Son mari était « un boulet qu’elle traînait ». Il parle de la scène de crime comme d’une scène de film d’horreur. Selon lui elle n’a laissé aucune chance à son mari dès le premier coup de marteau.
« Mais combien de temps a pu durer cette scène au regard du nombre des coups reçus ? on ne le saura pas, certainement de longues minutes mais il est certain que son intention de donner la mort est réelle. Durant ses onze mois d’agonies les séquelles sont telles que l’on ne pourra jamais l’entendre ». Il demande au tribunal de retenir la culpabilité de cette femme.
Pour l’avocate générale l’emploi du temps de l’accusée montre bien qu’elle savait ce qu’elle faisait. Elle parle d’une femme intelligente qui connaît parfaitement son dossier mais qui, bizarrement, ne se souvient pas de ce qu’elle a pu dire lors de sa garde à vue. Elle semble prise d’une amnésie sélective.
« On se souvient que lorsque sa fille appelle et souhaite parler à son père lorsqu’elle entend des gémissements, l’accusée trouve une excuse et quand sa fille déclare qu’elle va venir là encore elle va tenter de l’en empêcher. Elle savait donc parfaitement ce qu’elle faisait et au moment où elle a assené les coups, elle n’était pas aussi saoule qu’elle le prétend aujourd’hui. Elle s’est saoulée après ».
« Le doute doit profiter à l’accusée ».
Face à un tel degré de violence, d’acharnement elle requiert une condamnation de trente années de réclusion criminelle avec une peine de sûreté de quinze ans et de prononcer également un suivi socio-judiciaire avec obligation de soin.
L’avocat de la défense commence sa plaidoirie en évoquant, malgré son habitude des cours d’assises, sa peur de ne pas être à la hauteur de la confiance que l’accusée lui témoigne.
« Tout le monde nous dit du mal d’elle, même sa propre famille, son père, son frère. Oui elle est coupable mais je vais vous donner toutes des données pour vous permettre de rendre une peine juste ».
D’une voix qui résonne dans la pièce, il revient sur les différents épisodes la vie et les souffrances de sa cliente, « Il y a mieux comme point de départ dans la vie. C’est une femme qui souffre ».

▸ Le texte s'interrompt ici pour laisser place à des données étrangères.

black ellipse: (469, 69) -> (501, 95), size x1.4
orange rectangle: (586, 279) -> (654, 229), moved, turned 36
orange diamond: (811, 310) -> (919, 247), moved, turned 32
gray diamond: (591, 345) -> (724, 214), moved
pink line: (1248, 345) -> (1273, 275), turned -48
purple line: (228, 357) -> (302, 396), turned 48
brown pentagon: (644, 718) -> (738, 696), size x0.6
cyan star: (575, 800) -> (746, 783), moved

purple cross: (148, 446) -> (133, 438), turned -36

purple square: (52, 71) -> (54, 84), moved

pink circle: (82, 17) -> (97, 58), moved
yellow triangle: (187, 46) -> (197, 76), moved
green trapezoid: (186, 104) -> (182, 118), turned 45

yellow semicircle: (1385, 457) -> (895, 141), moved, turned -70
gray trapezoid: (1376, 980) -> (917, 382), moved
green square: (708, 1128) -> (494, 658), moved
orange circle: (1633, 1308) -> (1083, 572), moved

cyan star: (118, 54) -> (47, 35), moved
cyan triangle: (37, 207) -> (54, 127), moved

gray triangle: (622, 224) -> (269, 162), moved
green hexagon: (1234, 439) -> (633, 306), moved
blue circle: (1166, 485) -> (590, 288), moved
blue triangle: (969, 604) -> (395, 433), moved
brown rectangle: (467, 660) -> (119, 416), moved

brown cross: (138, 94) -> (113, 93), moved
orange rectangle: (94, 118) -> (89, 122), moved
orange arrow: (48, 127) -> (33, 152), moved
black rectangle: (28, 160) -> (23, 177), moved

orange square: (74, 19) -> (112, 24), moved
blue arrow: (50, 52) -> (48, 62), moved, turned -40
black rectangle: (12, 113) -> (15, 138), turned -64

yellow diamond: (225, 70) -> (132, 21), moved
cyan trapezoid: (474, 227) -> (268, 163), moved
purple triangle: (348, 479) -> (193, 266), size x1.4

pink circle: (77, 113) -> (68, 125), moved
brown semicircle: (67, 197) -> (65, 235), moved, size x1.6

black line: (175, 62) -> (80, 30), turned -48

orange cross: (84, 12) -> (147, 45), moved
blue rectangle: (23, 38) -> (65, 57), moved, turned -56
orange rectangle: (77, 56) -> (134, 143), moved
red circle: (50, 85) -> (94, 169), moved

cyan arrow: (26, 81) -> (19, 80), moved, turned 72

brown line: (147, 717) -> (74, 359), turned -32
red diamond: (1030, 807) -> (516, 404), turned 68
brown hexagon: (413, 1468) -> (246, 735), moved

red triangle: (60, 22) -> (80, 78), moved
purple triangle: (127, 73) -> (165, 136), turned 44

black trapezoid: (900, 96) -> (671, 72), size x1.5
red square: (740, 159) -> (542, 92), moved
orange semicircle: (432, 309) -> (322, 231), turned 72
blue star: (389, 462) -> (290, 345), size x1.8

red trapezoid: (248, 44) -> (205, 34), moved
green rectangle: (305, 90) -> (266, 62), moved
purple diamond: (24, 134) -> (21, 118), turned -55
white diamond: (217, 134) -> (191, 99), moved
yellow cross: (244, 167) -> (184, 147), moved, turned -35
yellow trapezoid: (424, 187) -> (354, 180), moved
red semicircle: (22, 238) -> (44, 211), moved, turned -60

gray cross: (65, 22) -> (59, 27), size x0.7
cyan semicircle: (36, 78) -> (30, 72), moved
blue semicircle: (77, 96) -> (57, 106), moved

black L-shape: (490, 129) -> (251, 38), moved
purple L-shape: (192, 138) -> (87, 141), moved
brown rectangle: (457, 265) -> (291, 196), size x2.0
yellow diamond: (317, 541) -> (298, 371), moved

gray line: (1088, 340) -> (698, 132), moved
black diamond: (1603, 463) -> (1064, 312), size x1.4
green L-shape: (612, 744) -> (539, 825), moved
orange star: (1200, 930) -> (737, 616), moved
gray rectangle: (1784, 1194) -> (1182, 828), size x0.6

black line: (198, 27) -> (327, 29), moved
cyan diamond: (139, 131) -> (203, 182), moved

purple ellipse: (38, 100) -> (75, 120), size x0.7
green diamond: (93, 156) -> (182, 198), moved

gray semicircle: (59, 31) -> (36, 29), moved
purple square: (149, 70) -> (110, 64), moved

« Y a-t-il intention dans cet homicide ? Elle ne voulait pas tuer son mari. Les raisons du passage à l’acte ce jour-là, elle a voulu le tuer pour se débarrasser d’un mari gênant ? Oui peut-être, mais qu’est ce qui nous permet de retenir ça ? Rien. Il y a cet état altéré, alcoolique. Peut-être y a-t-il eu dispute, elle a pris le premier objet trouvé, ce marteau qui se trouvait là. Il n’y a aucune certitude quant à ce passage à l’acte. Le doute doit profiter à l’accusée ».
Il s’étonne néanmoins de son placement sous contrôle judiciaire après six mois de détention alors qu’elle est décrite comme violente et dangereuse.
« Face à tous ces éléments, mesdames et messieurs je m’en remets à votre sagesse et vous demande de faire preuve d’indulgence ».
Reconnue coupable
Après en avoir délibéré, le tribunal reconnaît Florence Coquel coupable d’avoir à Vimoutiers le 07 décembre 2015 commis le crime de meurtre sur la personne de René Haquet alors qu’elle était son épouse et qu’aucun trouble n’altérait son discernement.
Elle est condamné à vingt ans de réclusion criminelle et prononce un suivi socio-judiciaire de cinq ans avec adjonctions de soin et interdiction de détenir une arme pendant dix ans.